Issue: Volume: 24 Issue: 2 (Feb 2001)

Look Who's Talking

By Jeffrey Rowe

To demonstrate the productivity advantages speech can offer, this two-part assembly was created from scratch using think3's thinkdesign with and without the aid of thinktalk, the program's new speech-enabled user interface. Creating the model with thinktalk reduced mouse clicks by 44 percent, eliminated all keyboard strokes, and was 23 percent faster than creating the model without thinktalk.

Without Speech:
Mouse Clicks: 117
Keyboard Strokes: 37
Total Creation Time: 207 seconds

With Speech:
Mouse Clicks: 65
Keyboard Strokes: 0
Total Creation Time: 160 seconds
Images courtesy think3.

Speech Enablers
Alias|Wavefront ·
Microsoft Corp. ·
think3 ·

Most CAD professionals, including myself, have never felt a close affinity for designing things using a keyboard, mouse, or command line.

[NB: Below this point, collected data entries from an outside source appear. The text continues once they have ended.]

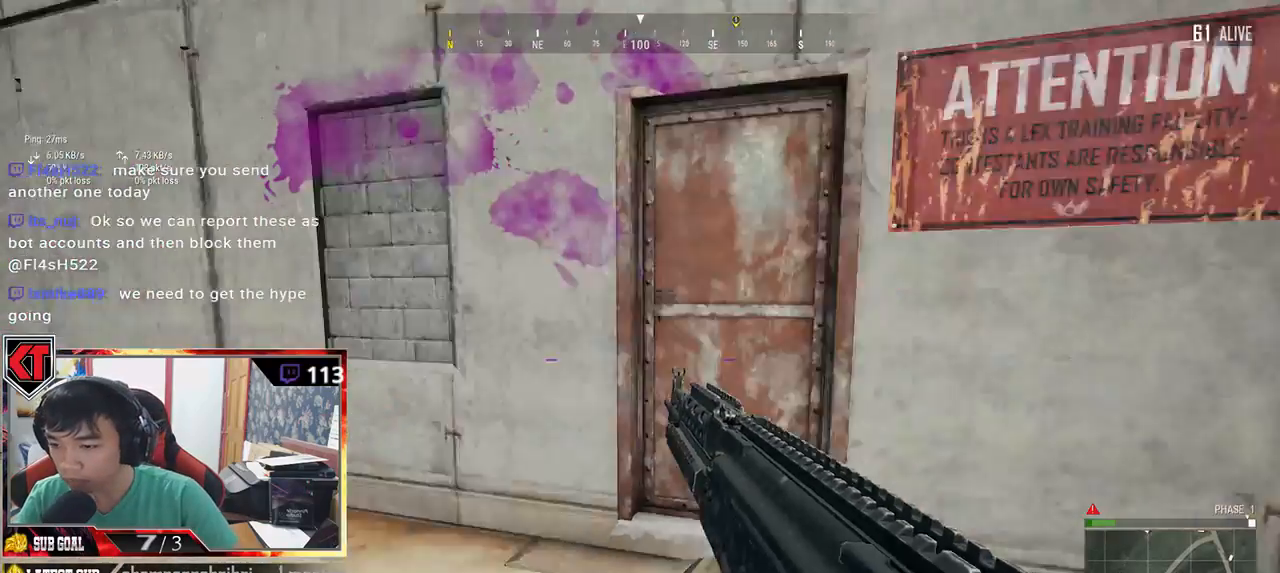
Gameplay with keyboard and mouse; each line is a JSON object with the keys and mouse buttons held at the frame after it. "events" lists presses ("down") and releases ("up") of "a", "c", "ctrl", "d", "e", "f", "q", "r", "s", "shift", "space", "tab", "v", "w", "x", "z", "mouse_left", "mouse_wheel" and "mouse_right" between this image and that frame as [ms after this image, input, new state], when the widget could be followed in between. "mouse_left", "mouse_wheel", "mouse_right" = the "left", "wheel", "right" buttons of the "mouse" list. No other keys are recorded. "wheel" means that the mouse wheel is clicked or scrolled. Mouse movement is not recorded.
{"keys": ["w"], "mouse": [], "events": [[33, "a", "up"]]}
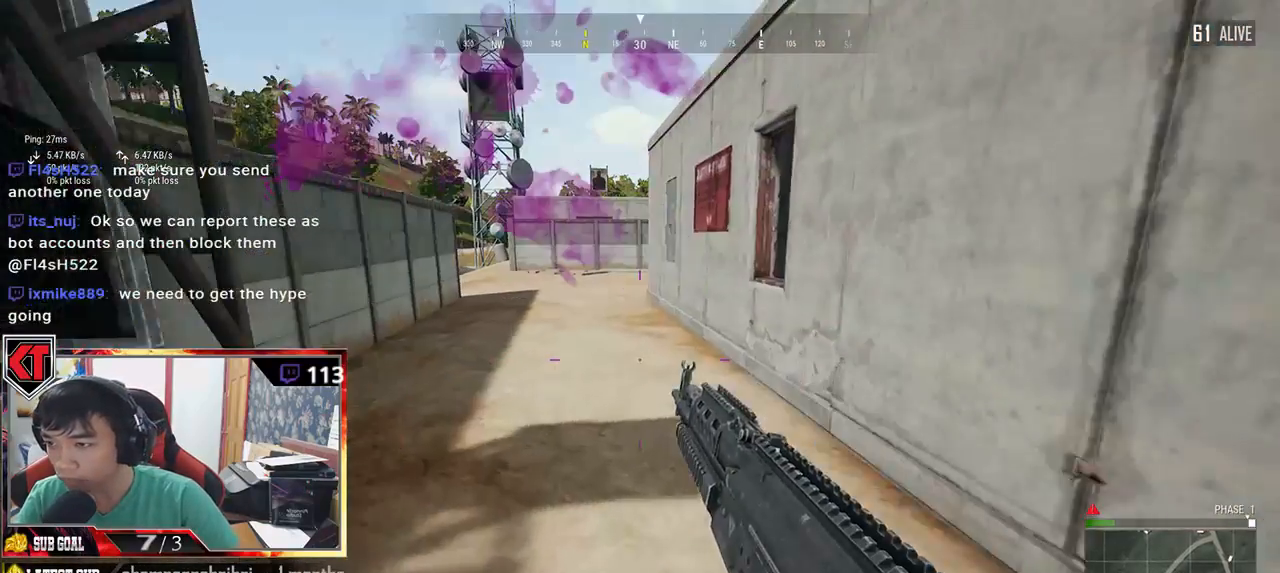
{"keys": ["w"], "mouse": [], "events": [[100, "d", "down"], [383, "tab", "down"], [483, "tab", "up"], [500, "d", "up"]]}
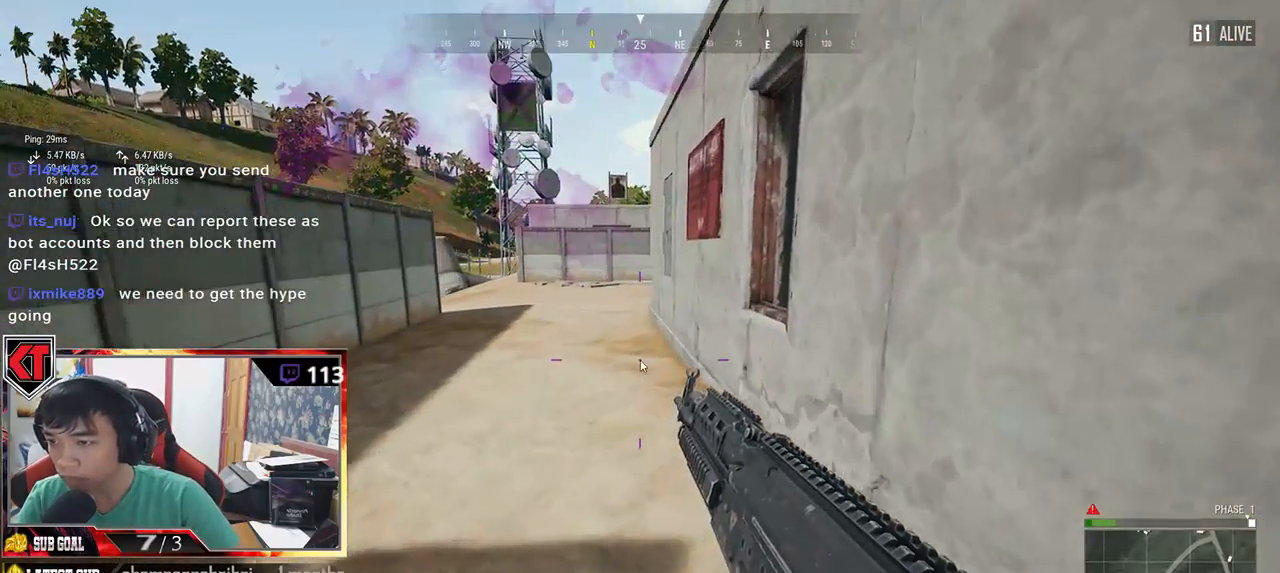
{"keys": [], "mouse": [], "events": [[67, "w", "up"]]}
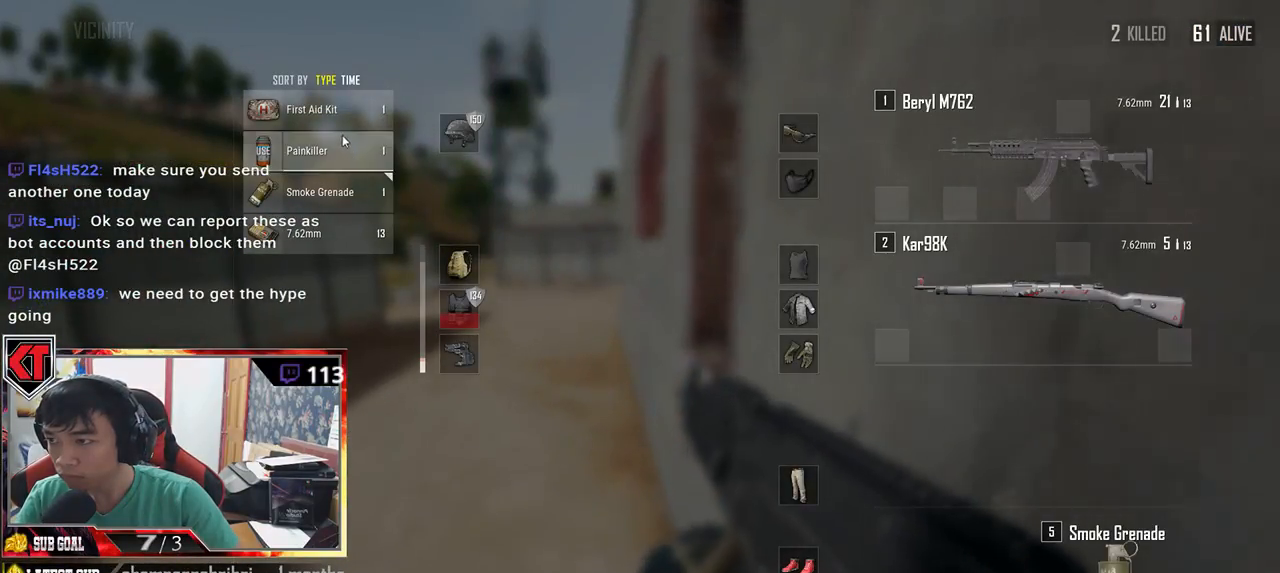
{"keys": ["tab"], "mouse": [], "events": [[233, "mouse_right", "down"], [300, "mouse_right", "up"], [483, "tab", "down"]]}
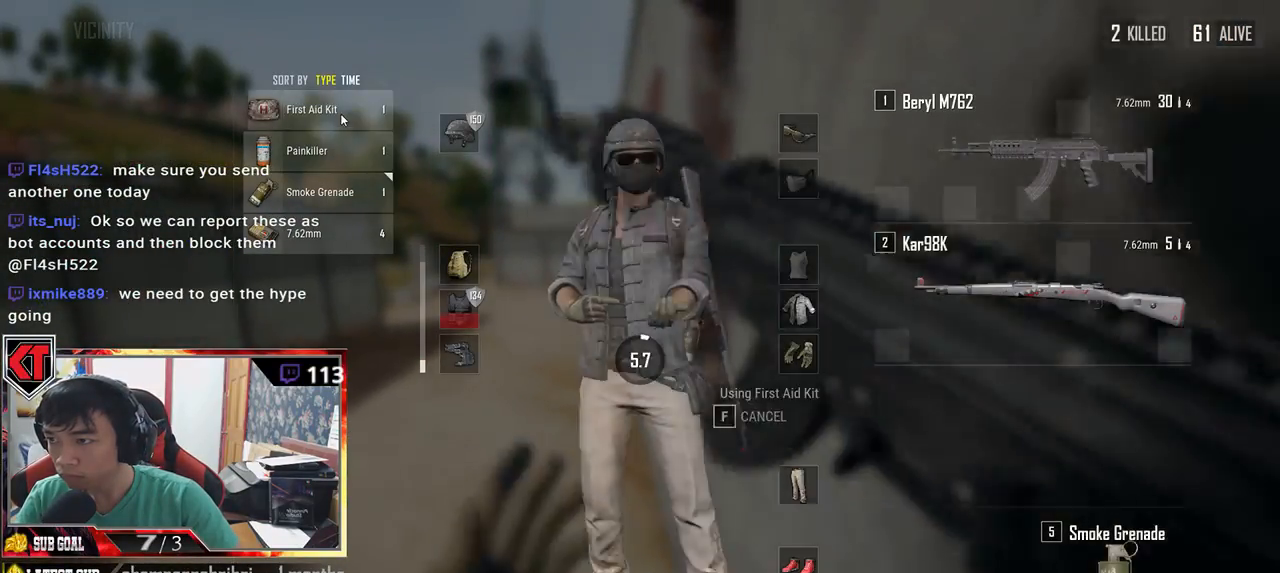
{"keys": [], "mouse": [], "events": [[83, "tab", "up"]]}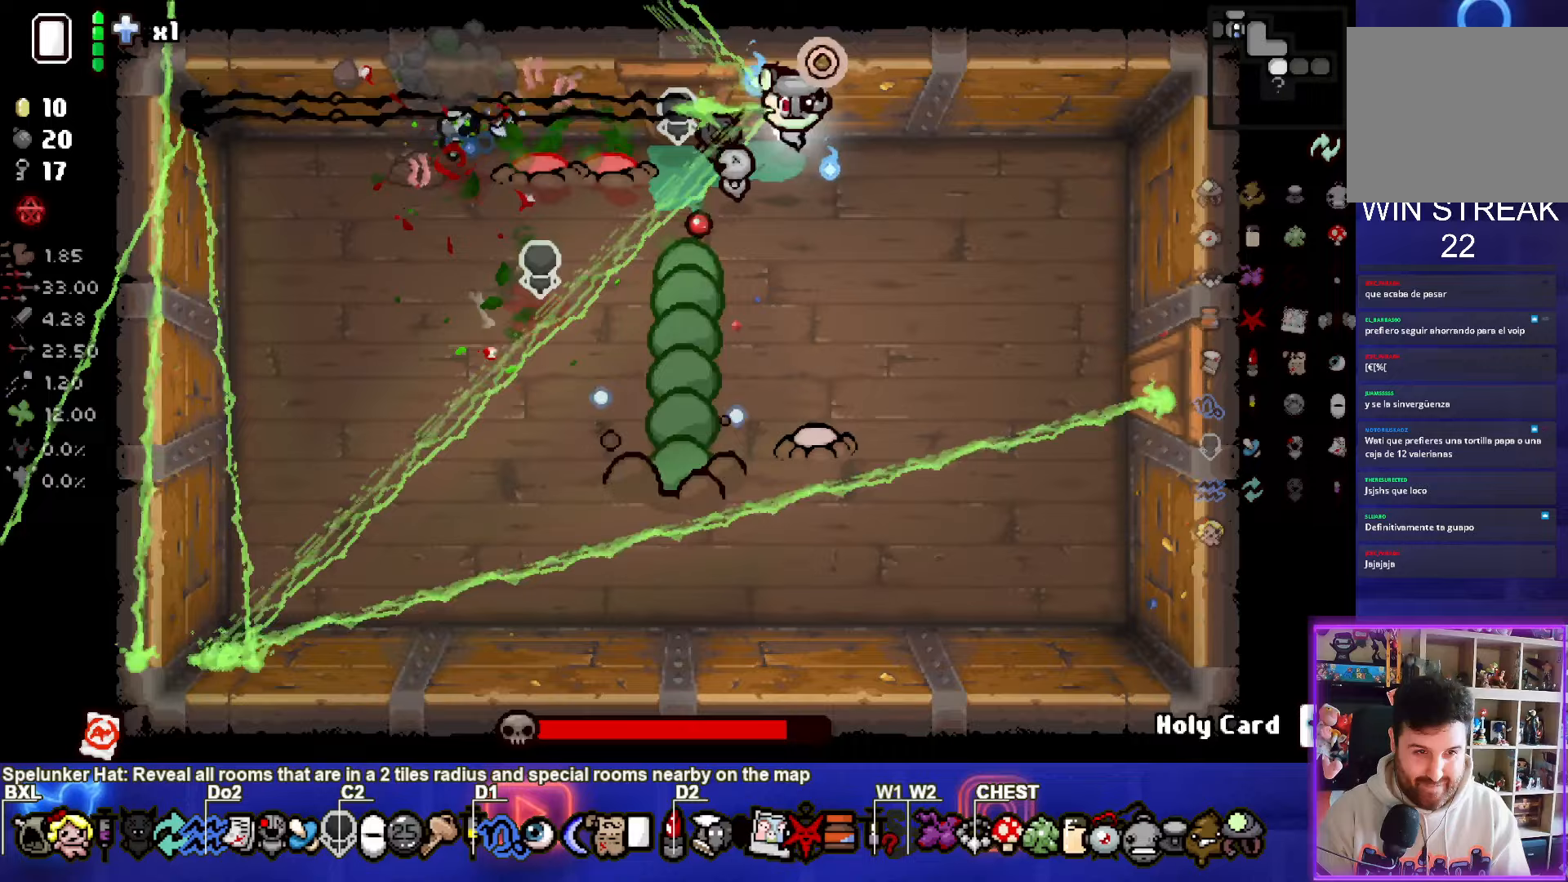
Gameplay with a controller (PlayStation layout); each line is a JSON object with the inputs held at the frame after it. "events" lists button and stick changes between this image and that frame as [ms after this image, input, new state], when the widget could be followed in between. Not read: right_stick.
{"buttons": ["SQUARE"], "left_stick": "down-right", "events": [[100, "left_stick", "down-right"]]}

And although attempts have been made to create input devices-such as digitizing pads and 3D controller balls-that more closely mimic natural design tools, none of these devices has ever really taken hold in a big way.

Over the last few years, however, we've seen the emergence of technology that supports speech recognition as part of a computer program's user interface. And lately, CAD vendors have begun to examine the efficacy of incorporating such technology into their software, marking the first step toward a more natural way to interact with CAD applications.

With speech-recognition technology, CAD vendors can tailor their software so that a user can design and engineer a complex product simply by speaking design commands into a microphone. So far, only one leading CAD vendor, think3, is shipping a CAD system that incorporates speech recognition. But as available technologies continue to mature and as existing limitations are ironed out, other CAD software vendors say they will explore the possibility of including such capability into future versions of their products as well.

Speech-recognition technology has been around in one form or another for more than three decades. But only during the past few years have speech engines begun to support the use of speech as an input device.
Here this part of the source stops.